The final example is described by the following system:

$$\left\{\begin{array}{c}d{X}_t=V_{t}dt\hfill \\ d{V}_t=-{\omega }^2{X}_{t}dt-Q{cos}^2\left(\mathsf{\Omega }t\right)dt-Psin\left(\mathsf{\Lambda }t\right)\epsilon d{W}_t\hfill \end{array}\right.$$

(9)

We fixed the parameters such that $Q=10$, $P=20$, $\mathsf{\Omega }=5$, and $\mathsf{\Lambda }=7$. The time-dependent force was a nonlinear combination of trigonometric functions, which is typical for these problems (see [1]). In addition, in this case, we confirmed that the asymptotic-based method had better performance (see Figure 8).

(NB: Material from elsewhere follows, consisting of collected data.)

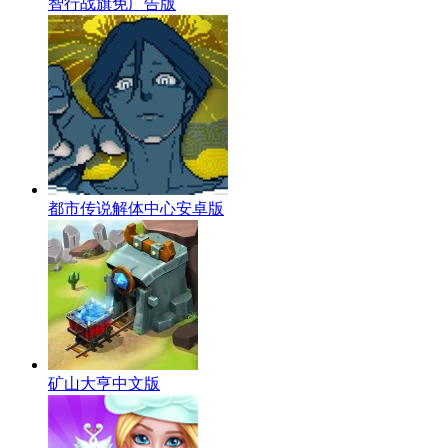
智行战旗免广告版
都市传说解体中心安卓版
矿山大亨中文版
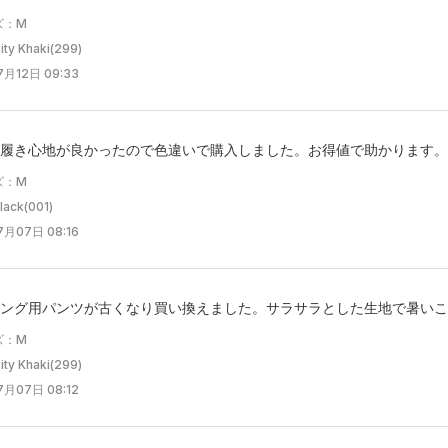
ズ：M
y Khaki(299)
月12日 09:33
履き心地が良かったので色違いで購入しました。お得値で助かります。
ズ：M
ck(001)
月07日 08:16
ング用パンツが古くなり買い換えました。サラサラとした生地で暑いこ
ズ：M
y Khaki(299)
月07日 08:12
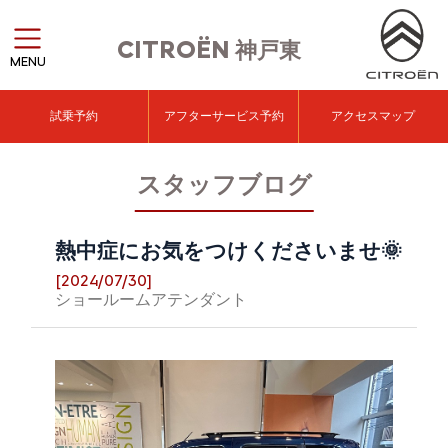
CITROËN
神戸東
MENU
試乗予約
アフターサービス予約
アクセスマップ
スタッフブログ
熱中症にお気をつけくださいませ🌞
[2024/07/30]
ショールームアテンダント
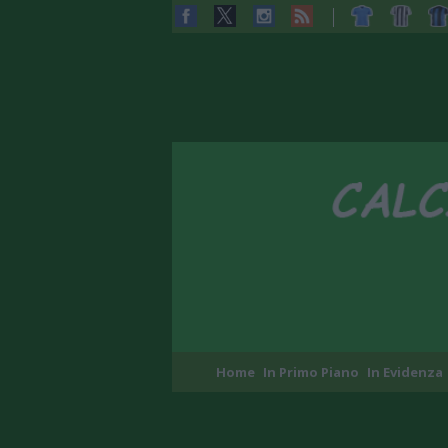
Home
In Primo Piano
In Evidenza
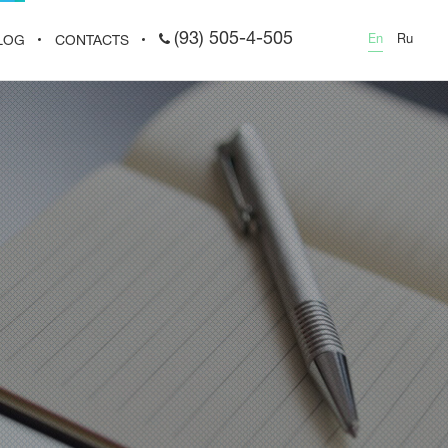
(93) 505-4-505
En
Ru
LOG
CONTACTS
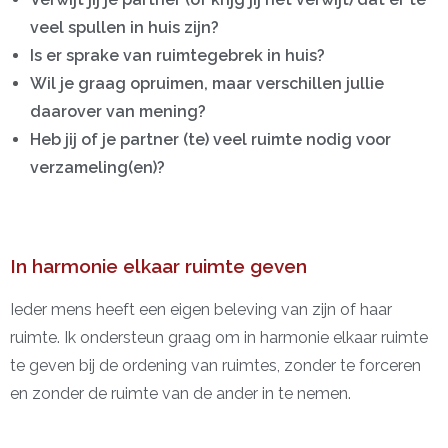
veel spullen in huis zijn?
Is er sprake van ruimtegebrek in huis?
Wil je graag opruimen, maar verschillen jullie
daarover van mening?
Heb jij of je partner (te) veel ruimte nodig voor
verzameling(en)?
In harmonie elkaar ruimte geven
Ieder mens heeft een eigen beleving van zijn of haar
ruimte. Ik ondersteun graag om in harmonie elkaar ruimte
te geven bij de ordening van ruimtes, zonder te forceren
en zonder de ruimte van de ander in te nemen.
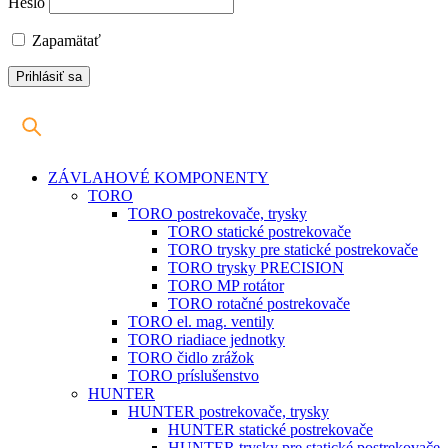
Heslo
Zapamätať
ZÁVLAHOVÉ KOMPONENTY
TORO
TORO postrekovače, trysky
TORO statické postrekovače
TORO trysky pre statické postrekovače
TORO trysky PRECISION
TORO MP rotátor
TORO rotačné postrekovače
TORO el. mag. ventily
TORO riadiace jednotky
TORO čidlo zrážok
TORO príslušenstvo
HUNTER
HUNTER postrekovače, trysky
HUNTER statické postrekovače
HUNTER trysky pre statické postrekovače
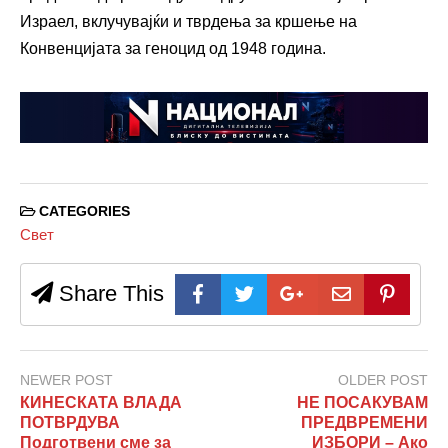
Израел, вклучувајќи и тврдења за кршење на
Конвенцијата за геноцид од 1948 година.
CATEGORIES
Свет
Share This
NEWER POST
OLDER POST
КИНЕСКАТА ВЛАДА
НЕ ПОСАКУВАМ
ПОТВРДУВА
ПРЕДВРЕМЕНИ
Подготвени сме за
ИЗБОРИ – Ако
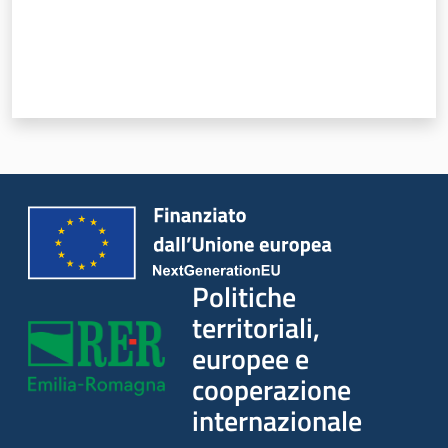
territoriali,
europee e
cooperazione
internazionale
Argomenti
Novità
Servizi
Leggi Atti Bandi
Politiche
territoriali,
europee e
Piani Programmi Progetti
cooperazione
internazionale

Figure 8. A figure showing the mean square errors in the position of the numerical solutions for Equation (9) for ${\omega }^2={10}^4$ for the asymptotic and Euler–Maruyama methods. On the right are the behaviours of both methods. On the left are the behaviour of the asymptotic method.

4. Conclusions

In this paper, we combined two typical ingredients of the numerics for ODEs (i.e., variation of constants (related to trigonometric methods) and asymptotic expansion quadrature) to define a full numerical strategy for second-order stochastic equations of the type in Equation (1). Numerical experiments on models of oscillators, which are widespread in the literature, showed their behaviour and confirmed the correctness of the approach. We can see in all the experiments that for a growing $\omega$, the mean square order of accuracy improved up to one. In particular, the method is suited for problems in which $\omega$ becomes very large, thanks to the use of the asymptotic quadrature for highly oscillating integrals. In this case, as we can expect, standard approaches for solving stochastic differential equations, such as the Euler–Maruyama method, are able to correctly simulate the solution only for choices of the step size which are very small. Numerical experiments showed that the asymptotic quadrature-based approach proposed in the presented paper outperformed the standard approach. On the other hand, when the frequency does not assume particularly large values, more traditional numerical methods for SDEs may be sufficient to discretise the system. Future perspectives in this field may involve a rigorous proof of convergence and possible extension of the method to stochastic oscillators with multiplicative noise.